Seriously, I feel very uneducated.

Enjoy your Turkey Day.  Go Bears!

Bryan aka
Vectordirector
2005 Eclipse #23  Sold

alsantini

You are actually talking about two different battery conditions.  The ability of the battery to deliver lots of amps to the starter to turn an engine over fast enough to start is obviously a concern.  Batteries are not as efficient at lower temps and that is the reason cars do not like to start when cold.  However this same inefficiency is the reason that we should store them cold.  As the temps drop the self discharge also goes down.  All batteries will self discharge - that is run themselves down over time and the higher the temperature the more discharge will occur.  In addition, batteries do not like being in a discharged state.  So, the worst thing possible is to run the battery down and then leave it discharged in warm temps (like Florida....).
A standard battery is composed of lead and acid.  As the battery discharges and charges it produces hydrogen and oxygen which is replaced by adding water to the battery.   As the battery ages it will produce the 2 gasses at lower output and charge rates because the battery is aging and sulfating.  Sealed batteries just have a sufficient storage of excess acid to carry the battery through the warranty.  All AGM batteries are completely sealed and do not have the "extra" acid to allow gassing.  The acid is absorbed into a mat that is between the plates of the battery.  They will not stand to be over charged since as the battery gasses the mat dries out and the capacity of the battery goes down.  In theory an AGM battery under normal charge discharge cycles does not produce more gas than can be internally absorbed.  All batteries will gas once they are fully charged and continued to be charged.  Our goal should be to get the battery charged as soon as practical after discharge and then maintain the full charge state BUT not to over charge especially the AGM style.  Makes sense?

Bob23

Easy, Vec. Now pay attention:
  When the battery is cold, the little electrons take a little nap the length of which is determined by the temperature. The colder it is, the deeper they sleep. When you come along and try to start your cold car, they take it very personally and refuse to wake up. I mean, how would you feel if someone tried to waken you out of a deep sleep? So, instead of rudely trying to start your car, first try this: Open the hood, and looking at your battery, say something like this: "Well, hello there battery. First I must apologize for waking you and I thought we should talk about it first. I need to start the car so if it's ok, and no rush at all, can you help me out a bit by waking up all your electron buddies and turn over the starter when I give the signal? I promise that if you do, you'll be warm in no time".

  That's how it works, Vec.

Vectordirector

Ok.  I get it.  No more Chicago winters for me anyway. 

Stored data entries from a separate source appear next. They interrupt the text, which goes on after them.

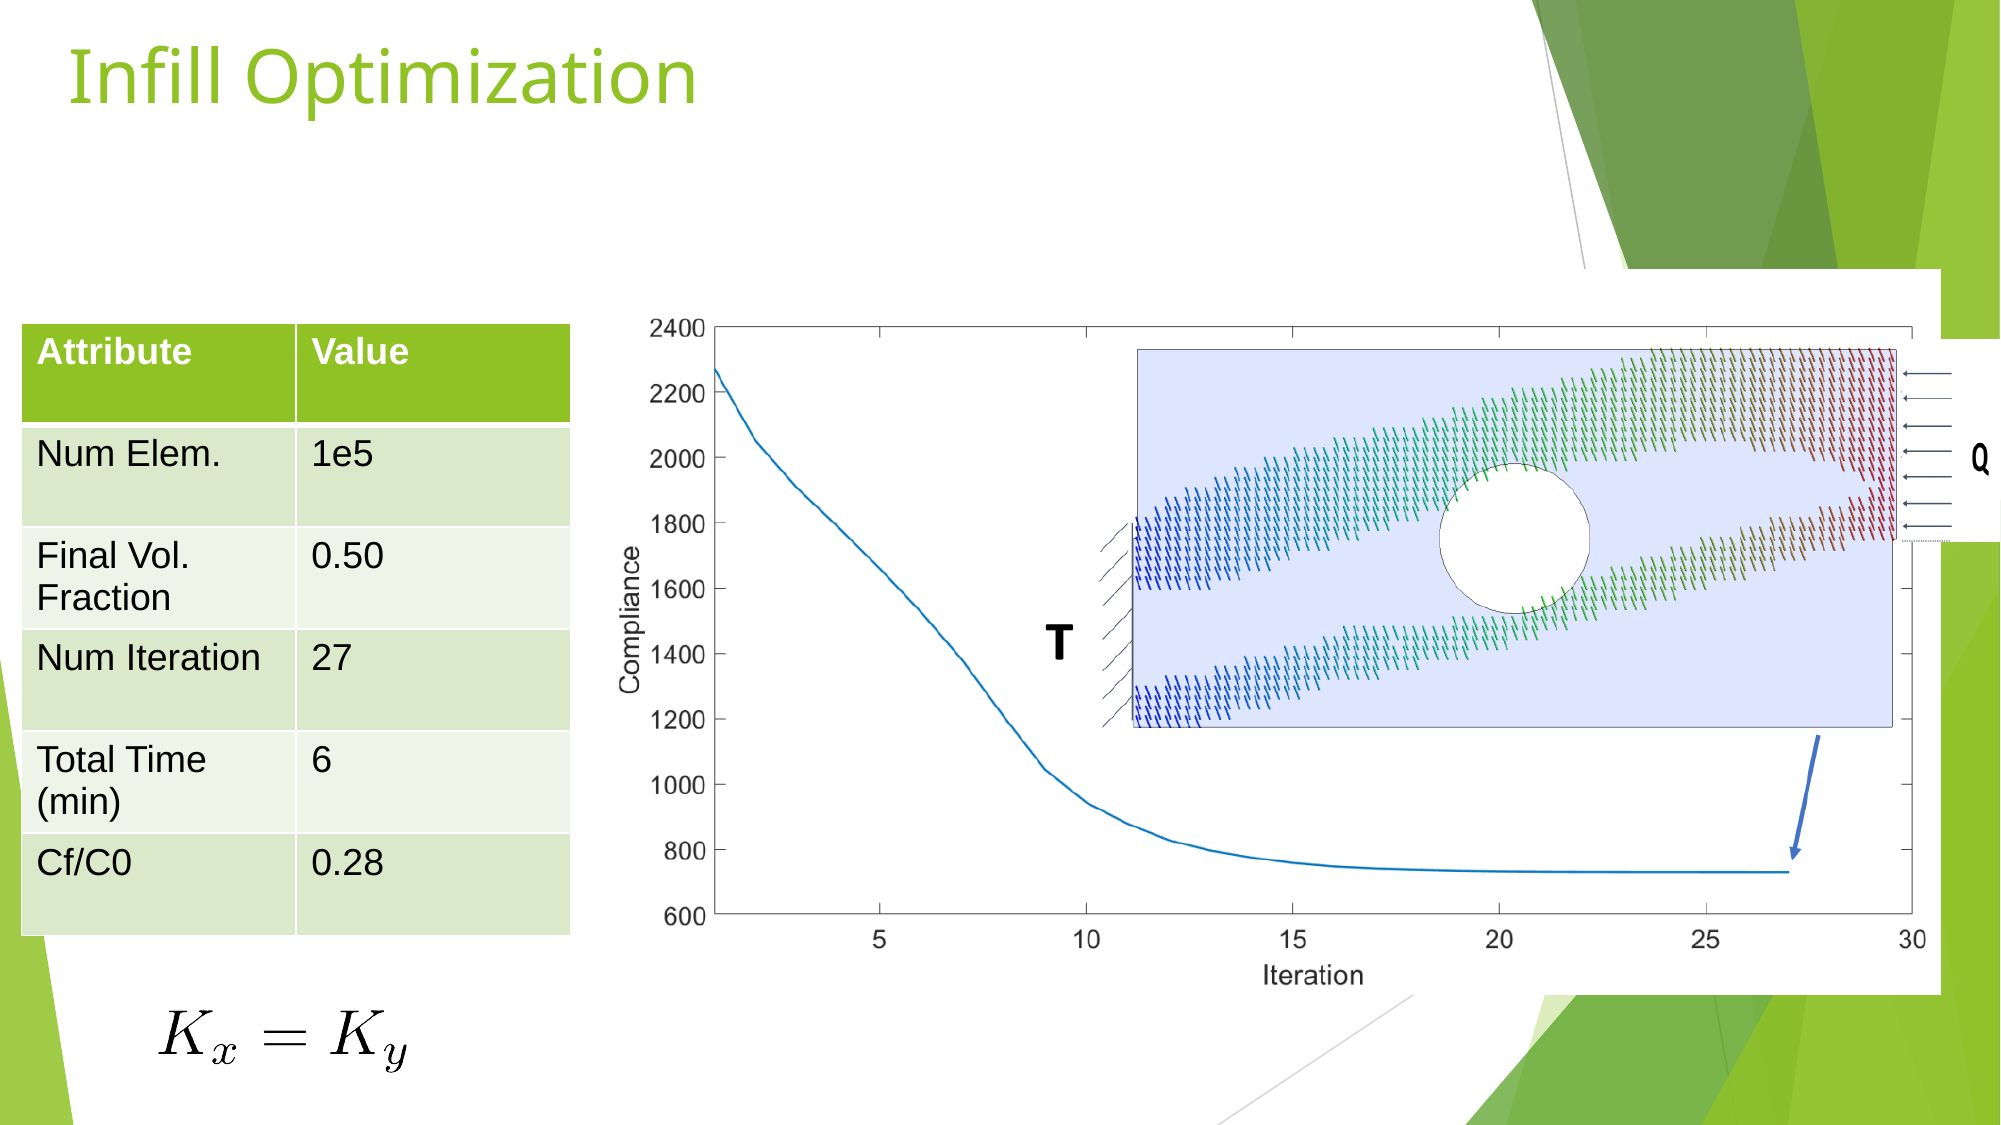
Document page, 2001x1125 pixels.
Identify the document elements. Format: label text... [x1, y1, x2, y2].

text_box Infill Optimization [54, 20, 1465, 238]
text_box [603, 269, 2000, 996]
table_cell Num Iteration [22, 630, 295, 730]
table_header Attribute [22, 324, 295, 422]
table_cell Final Vol. Fraction [22, 528, 295, 628]
table_cell 1e5 [297, 428, 570, 526]
table_header Value [297, 324, 570, 422]
table_cell Total Time (min) [22, 732, 295, 832]
table_cell 0.50 [297, 528, 570, 628]
table_cell Num Elem. [22, 428, 295, 526]
table_cell 0.28 [297, 834, 570, 935]
table_cell 6 [297, 732, 570, 832]
picture [158, 1010, 407, 1074]
table_cell 27 [297, 630, 570, 730]
table_cell Cf/C0 [22, 834, 295, 935]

Stay warm everybody.  Except for your batteries!

vectordirector
2005 Eclipse #23  Sold

crazycarl

so, alsantini, let me get this straight.

i've been lugging 3 - group 27 batteries out of the boats, down the ladder, across the driveway, through the garage, into the kitchen, down the stairs, past the workout room, through the wood shop, and into the far corner of the utility room for the past 10 years and NOW YOU TELL ME IT'S BETTER TO LEAVE THEM IN THE GARAGE!?

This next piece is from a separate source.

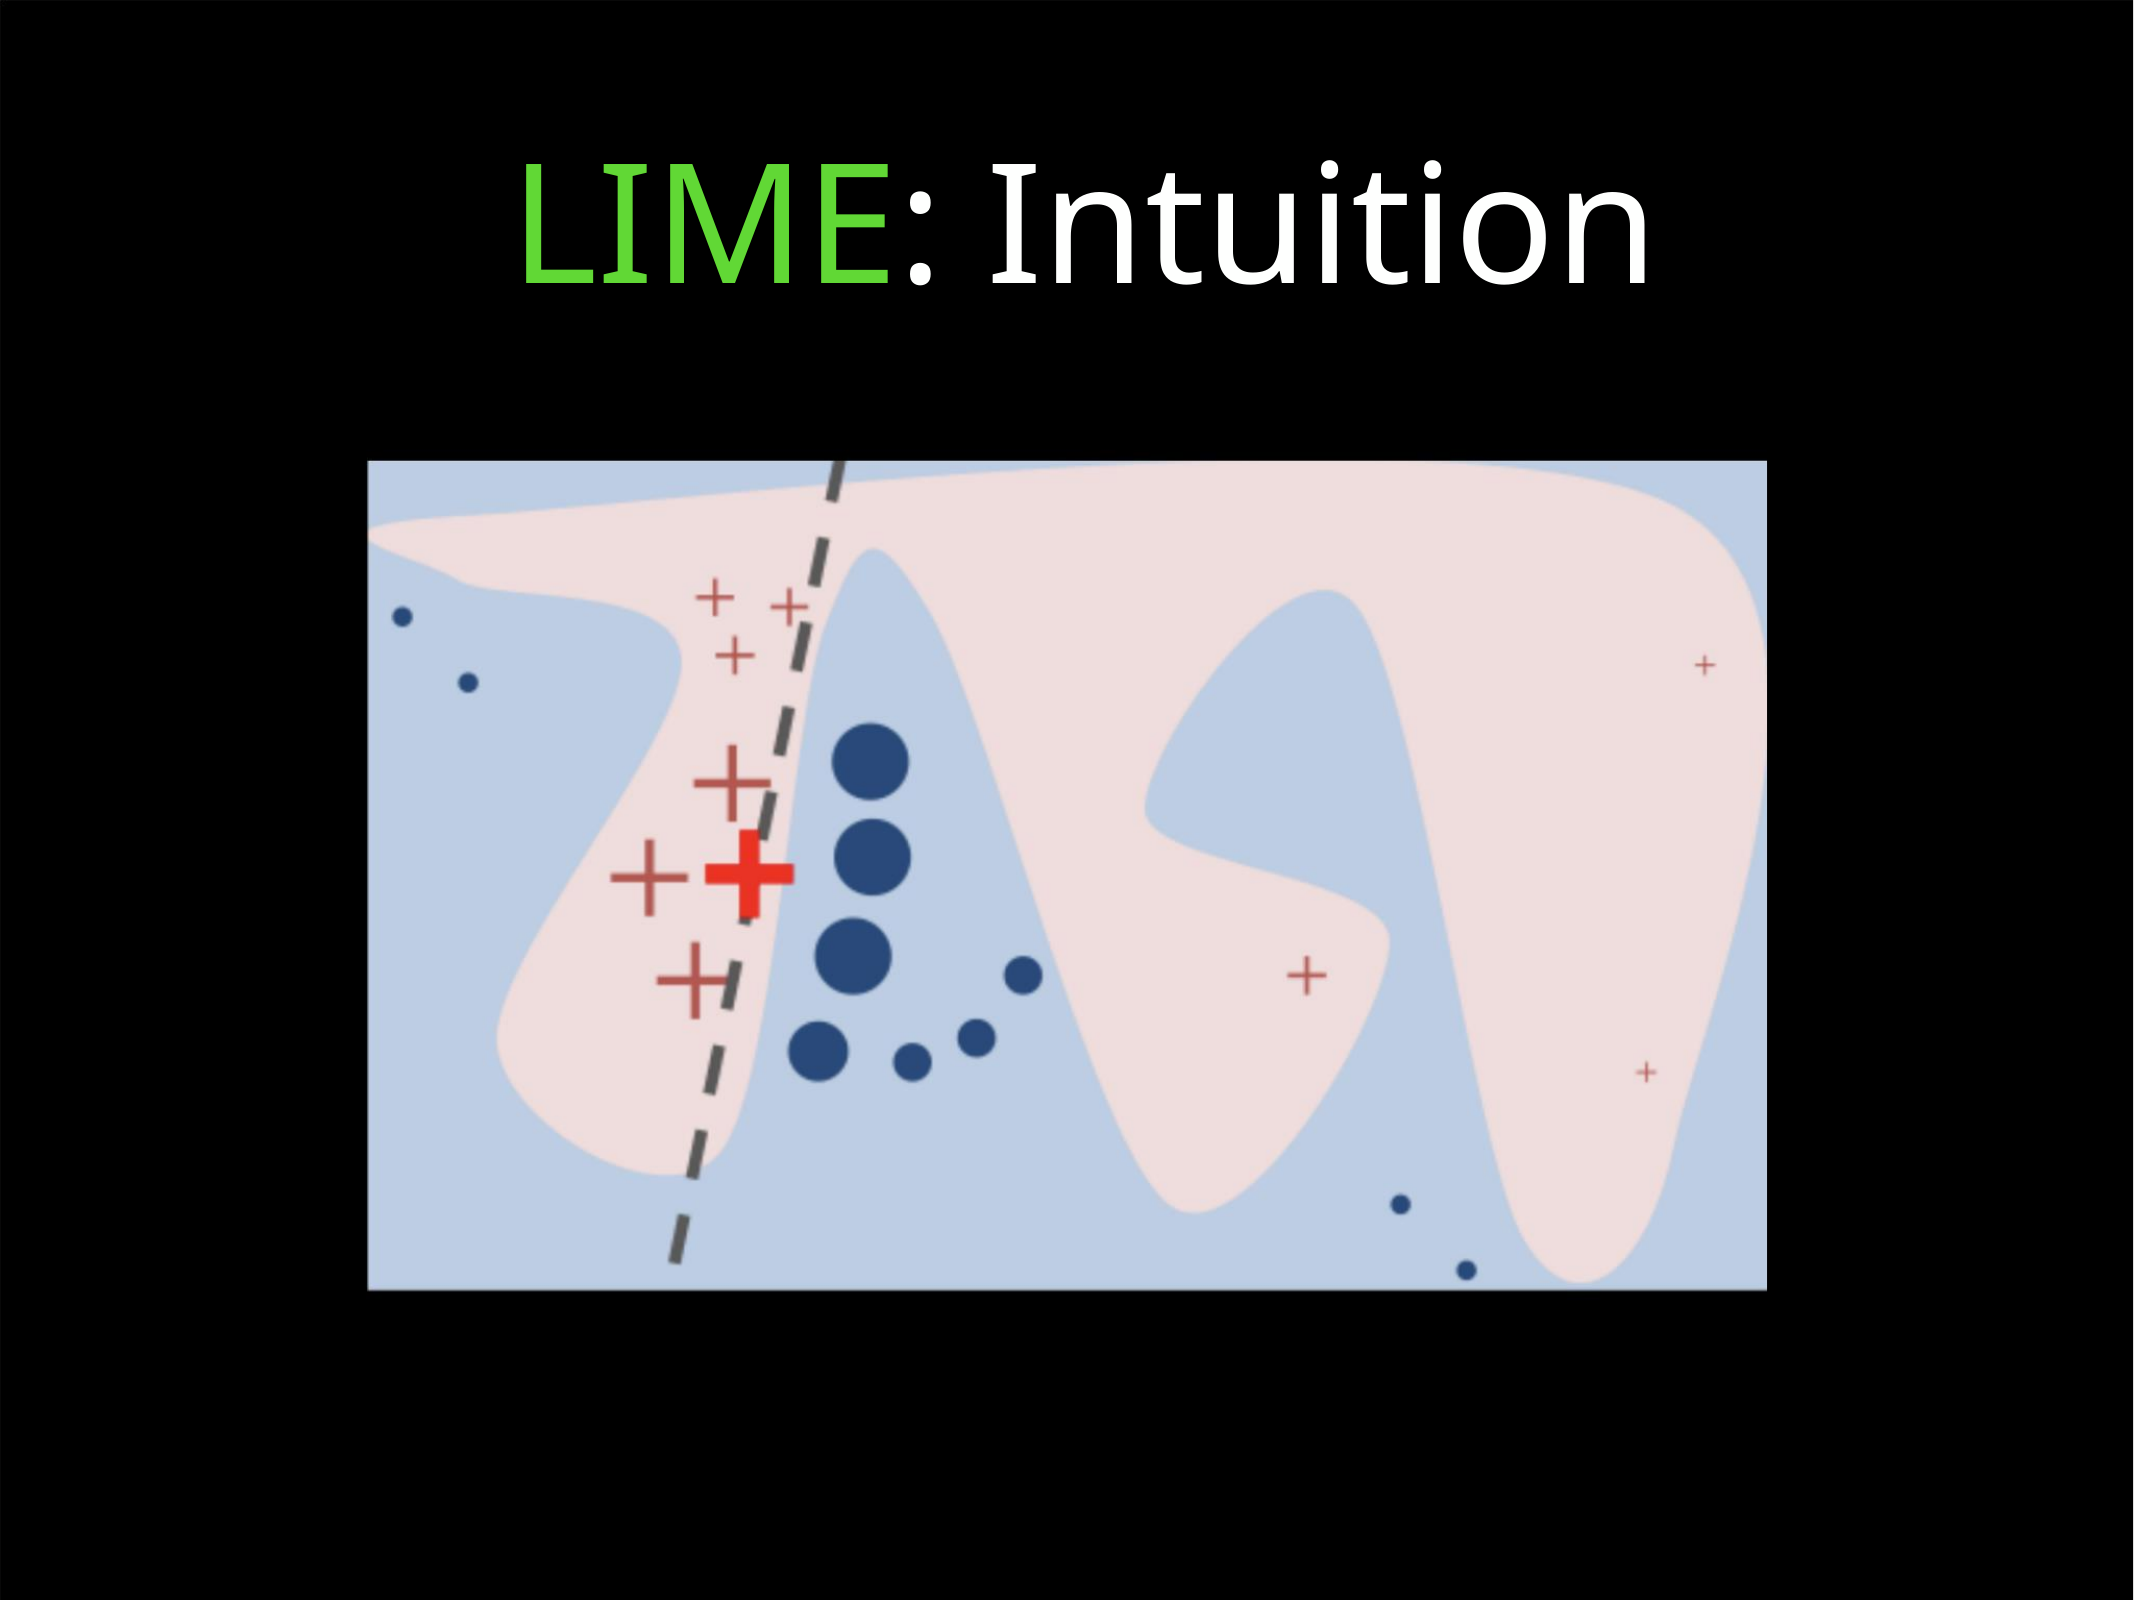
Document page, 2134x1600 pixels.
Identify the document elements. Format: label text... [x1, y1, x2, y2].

text_box [0, 0, 2134, 1600]
text_box LIME: Intuition [510, 118, 1872, 318]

your sense of humor is worse than bobs!

but in all seriousness, this makes sense as i've often wondered why stored batteries would freeze, yet the battery in my car can sit for days at a time and not "freeze and crack".

looks like i'll be carrying 3 - group 27 batteries from the far corner of the utility room, into the wood shop, through the workout room, up the stairs, into the kitchen, and back into the garage.

i'm exhausted just thinking of it.

C.C.
Oriental, "The Sailing Capitol of North Carolina".

1985 Compac 19/II  "Miss Adventure"
1986 Seidelmann 295  "Sur La Mer"

Vectordirector

Sounds like excellent exercise Carl.  No wonder my battery never wound up in the basement.  I really told myself I was going to move it from the garage, just well, never got motivated enough.  I have learned that basements are great for things like tornados, but really suck as storage areas because you realize that everything you lugged down there will have to come back up at some point.